Tekstfragment –
Het voorbeeld van de cederboom
Het voorbeeld van de cederboom uit Ezech. 31:3 kan ons helpen om te illustreren wat wij in Daniël zien. ”Zie, Assur was een ceder op de Libanon, schoon van takken, schaduwachtig van loof, en hoog van stam, en zijn top was tussen dichte takken”. En verderop: ”De cederen in Gods hof verduisterden hem niet” (vers 8). Hier gaat het om de andere machten in de wereld. ”De cypressen waren niet te vergelijken met zijn twijgen ...”. Deze aanhalingen uit de Schrift laten ons zien dat de boom in de Schrift wordt gebruikt als symbool van vruchtdragen of van een plaats van hoge waardigheid en belangrijkheid.

De gelijkenissen over het koninkrijk der hemelen
In het Nieuwe Testament wordt het beeld uitgebreid. Daar zien wij een macht die een tijd lang Israël vervangt. Mattheüs 13 toont ons dat de bedeling van het koninkrijk der hemelen in één van haar fasen wordt vergeleken met een boom die opschiet. De Heere ontvouwt daar de geschiedenis van het belijdende christendom. In Mattheüs 12 heeft Hij het oordeel over Israël uitgesproken. De laatste toestand van dit volk zou erger zijn dan de eerste. Dat was de toestand van het boze geslacht dat de Heere Jezus ter dood zou brengen, voordat God Zijn volk oordeelt. Vervolgens wendt de Heere zich tot het christendom. In de gelijkenis van het mosterdzaad zien wij dat wat in het begin klein was, uitgroeit tot een geweldige zaak op aarde. Het kleine mosterdzaad wordt een grote boom. De boom als symbool wijst dus heen naar grootheid op aarde. Het kan de grootheid van een individu zijn, als uitdrukking van macht, zoals bij Nebukadnezar; de grootheid van een volk dat andere volken overheerst, of de grootheid van een religieus systeem zoals in Mattheüs 13.

In Daniël 4 wordt met de boom duidelijk een aardse macht bedoeld. Deze boom wordt door de mensen bewonderd. Alles wat het hart bevredigt is daar te vinden. Haar magnifieke afmetingen, de schoonheid van haar takken en bladeren, de overvloed en de heerlijkheid van haar vruchten, de aangename schaduw waaronder al de schepselen, de dieren van het veld en de vogels van de hemel, bescherming vinden. Dit alles en nog meer wordt erin gevonden. Zo dachten de mensen ook over die boom.

Itemfragmenten –
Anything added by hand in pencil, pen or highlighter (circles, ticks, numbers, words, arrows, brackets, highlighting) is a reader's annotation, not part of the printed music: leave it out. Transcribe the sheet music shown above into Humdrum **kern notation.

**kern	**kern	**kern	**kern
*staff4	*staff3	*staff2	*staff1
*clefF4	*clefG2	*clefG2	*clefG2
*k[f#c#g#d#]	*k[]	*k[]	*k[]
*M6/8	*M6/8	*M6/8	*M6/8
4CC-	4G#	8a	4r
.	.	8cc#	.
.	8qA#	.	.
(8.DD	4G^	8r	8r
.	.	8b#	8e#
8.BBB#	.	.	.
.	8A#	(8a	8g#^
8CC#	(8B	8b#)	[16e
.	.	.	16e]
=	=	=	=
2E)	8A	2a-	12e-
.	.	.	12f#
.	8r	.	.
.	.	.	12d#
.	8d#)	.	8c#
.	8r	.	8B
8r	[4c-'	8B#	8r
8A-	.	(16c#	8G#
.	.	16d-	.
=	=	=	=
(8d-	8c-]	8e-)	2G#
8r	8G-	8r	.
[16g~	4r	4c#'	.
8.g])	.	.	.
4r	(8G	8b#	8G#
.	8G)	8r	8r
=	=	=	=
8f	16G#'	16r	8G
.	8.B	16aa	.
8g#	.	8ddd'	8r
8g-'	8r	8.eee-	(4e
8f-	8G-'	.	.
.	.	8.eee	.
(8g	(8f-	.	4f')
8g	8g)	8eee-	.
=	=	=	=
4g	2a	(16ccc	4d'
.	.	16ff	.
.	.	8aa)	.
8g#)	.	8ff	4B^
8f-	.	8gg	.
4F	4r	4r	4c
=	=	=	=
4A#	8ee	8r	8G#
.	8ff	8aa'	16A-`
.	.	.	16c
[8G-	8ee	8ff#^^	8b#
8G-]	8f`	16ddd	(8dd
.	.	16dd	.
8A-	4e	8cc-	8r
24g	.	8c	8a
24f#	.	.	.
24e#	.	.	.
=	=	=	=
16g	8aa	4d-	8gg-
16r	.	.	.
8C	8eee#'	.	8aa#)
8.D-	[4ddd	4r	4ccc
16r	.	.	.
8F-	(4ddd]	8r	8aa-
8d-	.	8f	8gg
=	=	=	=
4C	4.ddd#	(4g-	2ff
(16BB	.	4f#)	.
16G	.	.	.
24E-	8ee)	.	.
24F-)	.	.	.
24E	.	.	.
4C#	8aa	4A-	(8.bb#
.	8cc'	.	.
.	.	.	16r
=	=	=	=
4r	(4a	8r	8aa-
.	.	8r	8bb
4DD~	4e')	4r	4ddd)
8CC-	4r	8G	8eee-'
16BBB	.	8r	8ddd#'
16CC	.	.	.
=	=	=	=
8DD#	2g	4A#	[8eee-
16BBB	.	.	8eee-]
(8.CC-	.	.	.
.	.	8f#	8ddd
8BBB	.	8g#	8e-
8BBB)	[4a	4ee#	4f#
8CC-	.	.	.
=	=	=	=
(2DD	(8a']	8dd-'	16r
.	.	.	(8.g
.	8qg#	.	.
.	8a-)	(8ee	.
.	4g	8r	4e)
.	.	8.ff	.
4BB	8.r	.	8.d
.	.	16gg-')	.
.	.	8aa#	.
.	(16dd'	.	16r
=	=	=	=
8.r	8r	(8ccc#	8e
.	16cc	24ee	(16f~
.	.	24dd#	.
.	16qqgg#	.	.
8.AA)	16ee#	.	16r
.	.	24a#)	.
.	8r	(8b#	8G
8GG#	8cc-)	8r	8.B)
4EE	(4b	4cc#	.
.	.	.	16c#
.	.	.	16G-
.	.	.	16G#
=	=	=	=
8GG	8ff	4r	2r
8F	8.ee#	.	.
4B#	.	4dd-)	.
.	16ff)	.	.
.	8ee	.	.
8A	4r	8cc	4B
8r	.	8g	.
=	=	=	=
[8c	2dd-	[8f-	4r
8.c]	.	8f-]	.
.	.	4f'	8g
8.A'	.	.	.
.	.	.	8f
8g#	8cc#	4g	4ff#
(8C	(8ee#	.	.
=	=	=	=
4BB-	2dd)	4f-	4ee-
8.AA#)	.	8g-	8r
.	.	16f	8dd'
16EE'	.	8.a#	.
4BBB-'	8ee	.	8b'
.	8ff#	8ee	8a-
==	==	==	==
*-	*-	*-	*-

De opdracht – Schrijf uit het tekstfragment over de boom als symbool het stuk van "In Daniël 4" tot en met "over die boom." letterlijk over. De items hebben geen verband met het tekstfragment.

Resultaat oefening –
In Daniël 4 wordt met de boom duidelijk een aardse macht bedoeld. Deze boom wordt door de mensen bewonderd. Alles wat het hart bevredigt is daar te vinden. Haar magnifieke afmetingen, de schoonheid van haar takken en bladeren, de overvloed en de heerlijkheid van haar vruchten, de aangename schaduw waaronder al de schepselen, de dieren van het veld en de vogels van de hemel, bescherming vinden. Dit alles en nog meer wordt erin gevonden. Zo dachten de mensen ook over die boom.